Still, that left the coaching staff wondering what could have been in a lost 2013 season.

“I think he would have taken over (starting at shortstop) within a month,” Corbin said. “We had some older guys there, but I just thought it was a matter of time. But at the same time, I wanted him to play his way into it. I just didn’t want to give him the spot right away, but you could tell that within a couple weeks, that he was going to have the position if he was going to continue to play the way he did.”

Although he only hit .188 in 11 games his freshman season, there were signs of a much better player, including a .435 on-base percentage and baseball intellect beyond his years.

“The baserunning in itself was so much different than anyone else,” Corbin said. It was the awareness factor that he had that you could tell was very mature and very good. It would have been very interesting to see what he would have done with that ball club. Because you’re talking about a special player on that 2013 team that would have really added to it.”

The ascent

Swanson’s rise has been even more remarkable considering all the time he’s missed. He only played 11 games between the end of the senior year of high school and the start of his sophomore season, missing chances to play in the Cape Cod League during the summers.

But with how recently he committed to playing baseball exclusively, the quick improvement was also expected — just not to this level.

“He played basketball, so it wasn’t like he was a full-time baseball player,” Corbin said. “So I did think once he got playing baseball full-time, I thought there was a lot of progression, almost like recruiting a Midwest or Northeast kid. It just took some time because he just had been playing so many things.”

Although Vince Conde took over the shortstop job following Swanson’s injury, Swanson grabbed hold of the second base job at the beginning of the 2014 season and instantly became Vanderbilt’s best hitter.

In his first full season, Swanson led Vanderbilt in on-base percentage, runs, and steals from the leadoff position. He was named first team All-SEC, and after hitting .323 with five runs, two RBIs, three doubles, and four steals, he was named the Most Outstanding Player of the College World Series.

A natural shortstop, Swanson shifted back to his regular position in 2015 after the New York Yankees drafted Vince Conde in the MLB Draft, and he continued to rake.

The list is hard to believe at times. First on the team in batting average, on-base percentage, slugging percentage, runs, home runs, doubles, triples, and walks hitting in the middle of the lineup. Oh, and he was second in RBIs and third in steals.

“What did it for me in terms of me thinking he was elite was how he handled himself in the postseason last year,” Corbin said. “And then coming out here (this season) and playing like he did. It was like he took this experience on as if it was his. And he played so well, he’s so on point, and at that point, I figured this kid has special intangibles, special skills that you don’t see in a lot of kids.”

Reaching the top

Swanson is clearly in the conversation for the greatest player who’s ever played at Vanderbilt, neck-and-neck with David Price.
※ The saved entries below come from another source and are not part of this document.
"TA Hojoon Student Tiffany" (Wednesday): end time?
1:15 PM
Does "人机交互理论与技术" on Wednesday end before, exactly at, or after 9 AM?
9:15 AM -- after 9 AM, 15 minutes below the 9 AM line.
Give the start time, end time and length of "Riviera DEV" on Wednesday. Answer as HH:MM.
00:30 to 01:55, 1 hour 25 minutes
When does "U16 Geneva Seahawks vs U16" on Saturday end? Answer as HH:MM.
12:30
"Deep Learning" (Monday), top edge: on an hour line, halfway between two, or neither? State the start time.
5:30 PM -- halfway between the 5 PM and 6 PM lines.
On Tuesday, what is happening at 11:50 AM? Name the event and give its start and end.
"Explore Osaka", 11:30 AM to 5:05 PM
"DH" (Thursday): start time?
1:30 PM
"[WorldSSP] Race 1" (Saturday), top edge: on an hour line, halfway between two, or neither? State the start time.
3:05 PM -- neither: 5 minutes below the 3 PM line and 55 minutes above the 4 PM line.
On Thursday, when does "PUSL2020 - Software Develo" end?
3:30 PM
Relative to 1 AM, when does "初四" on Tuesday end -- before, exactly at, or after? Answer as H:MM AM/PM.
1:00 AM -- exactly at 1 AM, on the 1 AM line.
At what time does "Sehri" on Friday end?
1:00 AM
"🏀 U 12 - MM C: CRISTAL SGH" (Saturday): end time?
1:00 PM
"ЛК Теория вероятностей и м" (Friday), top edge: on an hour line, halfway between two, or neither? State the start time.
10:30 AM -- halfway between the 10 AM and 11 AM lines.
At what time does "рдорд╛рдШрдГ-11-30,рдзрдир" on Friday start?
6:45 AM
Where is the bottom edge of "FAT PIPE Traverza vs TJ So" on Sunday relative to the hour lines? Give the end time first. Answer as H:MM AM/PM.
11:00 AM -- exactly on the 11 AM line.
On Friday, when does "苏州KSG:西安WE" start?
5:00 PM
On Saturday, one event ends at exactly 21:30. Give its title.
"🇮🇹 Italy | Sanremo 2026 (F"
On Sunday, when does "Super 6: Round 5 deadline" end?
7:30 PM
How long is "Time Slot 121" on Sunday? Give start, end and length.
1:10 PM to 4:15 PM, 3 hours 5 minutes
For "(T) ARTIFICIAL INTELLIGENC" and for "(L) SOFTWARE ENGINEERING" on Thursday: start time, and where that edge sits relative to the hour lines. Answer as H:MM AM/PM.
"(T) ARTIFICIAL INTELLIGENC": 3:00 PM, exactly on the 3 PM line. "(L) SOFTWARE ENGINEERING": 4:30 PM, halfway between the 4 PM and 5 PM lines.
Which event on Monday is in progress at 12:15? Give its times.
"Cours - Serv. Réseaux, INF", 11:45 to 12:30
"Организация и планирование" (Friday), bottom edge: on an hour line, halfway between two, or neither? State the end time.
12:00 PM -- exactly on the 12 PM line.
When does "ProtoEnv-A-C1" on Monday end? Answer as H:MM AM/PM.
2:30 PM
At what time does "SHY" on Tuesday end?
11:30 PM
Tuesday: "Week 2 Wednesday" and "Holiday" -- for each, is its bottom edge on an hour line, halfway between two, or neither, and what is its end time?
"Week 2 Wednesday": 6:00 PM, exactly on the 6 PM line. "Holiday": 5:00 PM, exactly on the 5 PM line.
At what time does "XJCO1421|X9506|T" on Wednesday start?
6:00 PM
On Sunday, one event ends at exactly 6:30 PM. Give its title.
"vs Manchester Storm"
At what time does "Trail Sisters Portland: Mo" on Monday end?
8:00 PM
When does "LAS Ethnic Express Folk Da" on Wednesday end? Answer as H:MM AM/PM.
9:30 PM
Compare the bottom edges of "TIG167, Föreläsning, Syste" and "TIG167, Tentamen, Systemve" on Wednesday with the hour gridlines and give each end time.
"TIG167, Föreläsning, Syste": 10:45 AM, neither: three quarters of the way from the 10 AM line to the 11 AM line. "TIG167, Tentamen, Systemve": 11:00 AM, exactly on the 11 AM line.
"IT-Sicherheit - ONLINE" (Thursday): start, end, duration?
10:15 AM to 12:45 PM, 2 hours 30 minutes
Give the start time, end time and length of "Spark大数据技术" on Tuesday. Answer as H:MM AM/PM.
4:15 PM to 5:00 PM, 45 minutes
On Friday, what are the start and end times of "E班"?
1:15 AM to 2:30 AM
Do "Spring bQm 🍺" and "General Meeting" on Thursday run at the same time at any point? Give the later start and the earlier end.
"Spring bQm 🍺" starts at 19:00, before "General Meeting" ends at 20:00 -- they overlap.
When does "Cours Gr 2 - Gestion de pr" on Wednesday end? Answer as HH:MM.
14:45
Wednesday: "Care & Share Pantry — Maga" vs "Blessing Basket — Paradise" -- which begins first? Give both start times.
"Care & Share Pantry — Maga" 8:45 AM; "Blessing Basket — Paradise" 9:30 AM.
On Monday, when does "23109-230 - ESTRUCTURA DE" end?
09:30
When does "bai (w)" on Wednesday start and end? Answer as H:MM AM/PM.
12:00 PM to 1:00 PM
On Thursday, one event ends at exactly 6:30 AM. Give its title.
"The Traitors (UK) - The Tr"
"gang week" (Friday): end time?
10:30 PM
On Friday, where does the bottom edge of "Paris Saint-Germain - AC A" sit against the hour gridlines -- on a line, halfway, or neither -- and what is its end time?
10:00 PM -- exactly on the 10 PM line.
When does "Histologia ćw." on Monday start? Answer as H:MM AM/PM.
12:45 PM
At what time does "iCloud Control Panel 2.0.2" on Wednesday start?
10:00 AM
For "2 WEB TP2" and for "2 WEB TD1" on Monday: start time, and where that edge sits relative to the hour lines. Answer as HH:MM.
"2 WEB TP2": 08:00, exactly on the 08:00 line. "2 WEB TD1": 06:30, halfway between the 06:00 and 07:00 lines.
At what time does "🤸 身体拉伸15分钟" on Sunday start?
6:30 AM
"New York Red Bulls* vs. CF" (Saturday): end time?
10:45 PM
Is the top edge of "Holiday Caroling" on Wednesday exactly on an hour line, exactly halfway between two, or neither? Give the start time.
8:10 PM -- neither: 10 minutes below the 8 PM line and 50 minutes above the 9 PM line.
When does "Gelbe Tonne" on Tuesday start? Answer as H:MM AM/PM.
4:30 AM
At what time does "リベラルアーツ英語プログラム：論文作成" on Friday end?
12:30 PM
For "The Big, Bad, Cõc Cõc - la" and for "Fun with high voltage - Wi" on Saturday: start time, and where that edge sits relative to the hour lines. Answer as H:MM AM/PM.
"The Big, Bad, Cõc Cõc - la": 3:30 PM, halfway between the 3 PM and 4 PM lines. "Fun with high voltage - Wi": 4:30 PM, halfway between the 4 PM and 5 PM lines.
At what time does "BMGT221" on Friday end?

While he doesn’t have nearly the trophy case Price does — Golden Spikes Award, Dick Howser Award, SEC Pitcher of the Year, SEC Male Athlete of the Year, No. 1 overall draft pick, etc. — Swanson does have one notable edge on Price: winning.

Price led the Commodores to the top overall seed in the 2007 NCAA Tournament, but Vanderbilt did not make it out of its own regional. Vanderbilt also lost in the Atlanta Regional in 2006 and did not make the NCAA Tournament in 2005.

Swanson mentioned that being Vanderbilt’s greatest player means changing the program forever, creating your own legacy, making a great impact on the people. And with consecutive trips to the College World Series Finals and a national championship, Swanson has put the program in a much better place than when he arrived.

Although he doesn’t like to compare himself to other people, the last two years have launched Swanson to the pantheon of Vanderbilt athletes, effectively fulfilling his goal of becoming the greatest player who’s ever played at Vanderbilt.

“He’s up there,” Corbin said with a knowing smile. “I wouldn’t want to say anything in his presence right now.”